ACTION ITEM:
In the entries that follow, the first line to write out is the one containing "- filter conditions", and the last is the one containing "BETWEEN a AND". Reproduce that stretch exactly, with nothing before or after it.

Stored data
►

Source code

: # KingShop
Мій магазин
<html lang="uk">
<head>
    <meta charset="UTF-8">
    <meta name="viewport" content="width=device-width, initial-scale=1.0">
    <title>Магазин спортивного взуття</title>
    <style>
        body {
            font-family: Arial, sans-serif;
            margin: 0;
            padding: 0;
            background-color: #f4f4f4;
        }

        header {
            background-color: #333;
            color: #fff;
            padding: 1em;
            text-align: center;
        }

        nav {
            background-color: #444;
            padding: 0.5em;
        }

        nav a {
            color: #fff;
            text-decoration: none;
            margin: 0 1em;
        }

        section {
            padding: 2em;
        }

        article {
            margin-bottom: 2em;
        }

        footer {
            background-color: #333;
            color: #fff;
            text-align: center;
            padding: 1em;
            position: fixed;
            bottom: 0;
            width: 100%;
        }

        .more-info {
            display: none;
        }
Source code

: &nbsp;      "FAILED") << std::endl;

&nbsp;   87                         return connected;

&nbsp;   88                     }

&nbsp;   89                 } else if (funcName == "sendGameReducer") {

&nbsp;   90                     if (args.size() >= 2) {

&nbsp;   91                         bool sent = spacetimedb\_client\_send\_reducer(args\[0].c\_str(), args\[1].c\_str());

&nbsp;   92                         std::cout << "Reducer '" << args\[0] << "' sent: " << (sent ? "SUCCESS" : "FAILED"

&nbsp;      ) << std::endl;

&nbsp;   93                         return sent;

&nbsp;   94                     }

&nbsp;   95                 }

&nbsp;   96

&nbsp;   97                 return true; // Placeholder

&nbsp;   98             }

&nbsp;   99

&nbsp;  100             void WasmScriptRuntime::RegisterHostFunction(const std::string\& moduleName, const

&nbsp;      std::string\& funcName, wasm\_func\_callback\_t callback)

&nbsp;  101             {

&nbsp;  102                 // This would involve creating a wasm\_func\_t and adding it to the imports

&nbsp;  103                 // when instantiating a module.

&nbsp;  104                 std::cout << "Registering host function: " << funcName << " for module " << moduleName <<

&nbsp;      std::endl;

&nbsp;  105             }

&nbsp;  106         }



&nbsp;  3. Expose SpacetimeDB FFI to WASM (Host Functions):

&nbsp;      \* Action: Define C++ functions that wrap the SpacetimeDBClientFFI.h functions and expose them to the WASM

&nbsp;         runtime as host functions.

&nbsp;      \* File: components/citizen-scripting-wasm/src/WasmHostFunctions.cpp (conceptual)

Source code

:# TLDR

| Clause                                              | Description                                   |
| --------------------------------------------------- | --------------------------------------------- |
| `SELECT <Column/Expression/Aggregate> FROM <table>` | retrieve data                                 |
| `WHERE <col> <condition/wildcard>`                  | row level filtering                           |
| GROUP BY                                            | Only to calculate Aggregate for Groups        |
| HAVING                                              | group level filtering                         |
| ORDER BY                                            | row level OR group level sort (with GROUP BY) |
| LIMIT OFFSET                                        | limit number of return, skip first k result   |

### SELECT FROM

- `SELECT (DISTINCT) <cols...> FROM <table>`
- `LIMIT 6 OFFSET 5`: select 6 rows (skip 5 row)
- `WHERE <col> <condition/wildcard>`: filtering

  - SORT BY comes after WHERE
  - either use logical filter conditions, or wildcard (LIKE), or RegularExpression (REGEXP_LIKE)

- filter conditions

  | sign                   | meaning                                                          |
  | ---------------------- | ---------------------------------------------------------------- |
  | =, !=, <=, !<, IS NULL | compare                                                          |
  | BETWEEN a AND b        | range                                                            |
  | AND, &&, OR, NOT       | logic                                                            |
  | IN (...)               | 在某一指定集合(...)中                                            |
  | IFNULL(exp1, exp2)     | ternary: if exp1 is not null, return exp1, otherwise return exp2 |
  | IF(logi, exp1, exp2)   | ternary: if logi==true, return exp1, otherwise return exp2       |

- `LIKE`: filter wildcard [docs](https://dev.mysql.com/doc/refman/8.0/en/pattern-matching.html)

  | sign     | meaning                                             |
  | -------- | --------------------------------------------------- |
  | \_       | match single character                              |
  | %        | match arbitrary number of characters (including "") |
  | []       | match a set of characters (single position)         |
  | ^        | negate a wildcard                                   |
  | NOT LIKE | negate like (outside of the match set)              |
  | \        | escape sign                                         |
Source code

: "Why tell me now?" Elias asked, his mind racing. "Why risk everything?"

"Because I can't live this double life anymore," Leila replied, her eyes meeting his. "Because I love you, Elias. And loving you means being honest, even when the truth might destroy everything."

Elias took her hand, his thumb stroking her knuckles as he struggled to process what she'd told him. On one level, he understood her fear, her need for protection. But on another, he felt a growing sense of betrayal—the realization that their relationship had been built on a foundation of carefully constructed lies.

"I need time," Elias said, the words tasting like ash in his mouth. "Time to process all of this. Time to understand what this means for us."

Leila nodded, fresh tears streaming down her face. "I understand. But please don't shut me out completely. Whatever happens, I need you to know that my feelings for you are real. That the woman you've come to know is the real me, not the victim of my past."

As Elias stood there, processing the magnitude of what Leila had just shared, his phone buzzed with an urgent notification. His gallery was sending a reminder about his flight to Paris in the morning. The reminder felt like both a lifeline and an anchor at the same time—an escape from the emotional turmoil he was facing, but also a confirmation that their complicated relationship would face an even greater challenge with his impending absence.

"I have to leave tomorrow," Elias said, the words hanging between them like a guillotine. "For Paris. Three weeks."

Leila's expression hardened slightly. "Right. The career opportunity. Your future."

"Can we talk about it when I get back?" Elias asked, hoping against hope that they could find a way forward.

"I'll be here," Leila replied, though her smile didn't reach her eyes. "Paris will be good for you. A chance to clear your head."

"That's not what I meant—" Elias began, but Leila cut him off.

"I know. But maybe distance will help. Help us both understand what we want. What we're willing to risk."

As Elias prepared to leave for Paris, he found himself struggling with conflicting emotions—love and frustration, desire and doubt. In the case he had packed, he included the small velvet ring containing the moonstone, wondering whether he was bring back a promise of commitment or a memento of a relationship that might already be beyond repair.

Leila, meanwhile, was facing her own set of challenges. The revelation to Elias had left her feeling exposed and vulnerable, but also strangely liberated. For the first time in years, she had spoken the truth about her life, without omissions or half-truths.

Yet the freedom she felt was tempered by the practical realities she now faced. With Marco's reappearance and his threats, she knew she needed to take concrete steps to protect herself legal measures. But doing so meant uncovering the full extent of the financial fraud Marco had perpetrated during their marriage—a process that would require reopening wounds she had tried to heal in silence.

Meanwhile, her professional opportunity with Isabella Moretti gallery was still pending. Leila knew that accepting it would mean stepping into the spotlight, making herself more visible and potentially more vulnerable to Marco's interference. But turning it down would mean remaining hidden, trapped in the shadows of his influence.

◄

ANSWER FOR THIS EXERCISE:
- filter conditions

  | sign                   | meaning                                                          |
  | ---------------------- | ---------------------------------------------------------------- |
  | =, !=, <=, !<, IS NULL | compare                                                          |
  | BETWEEN a AND b        | range                                                            |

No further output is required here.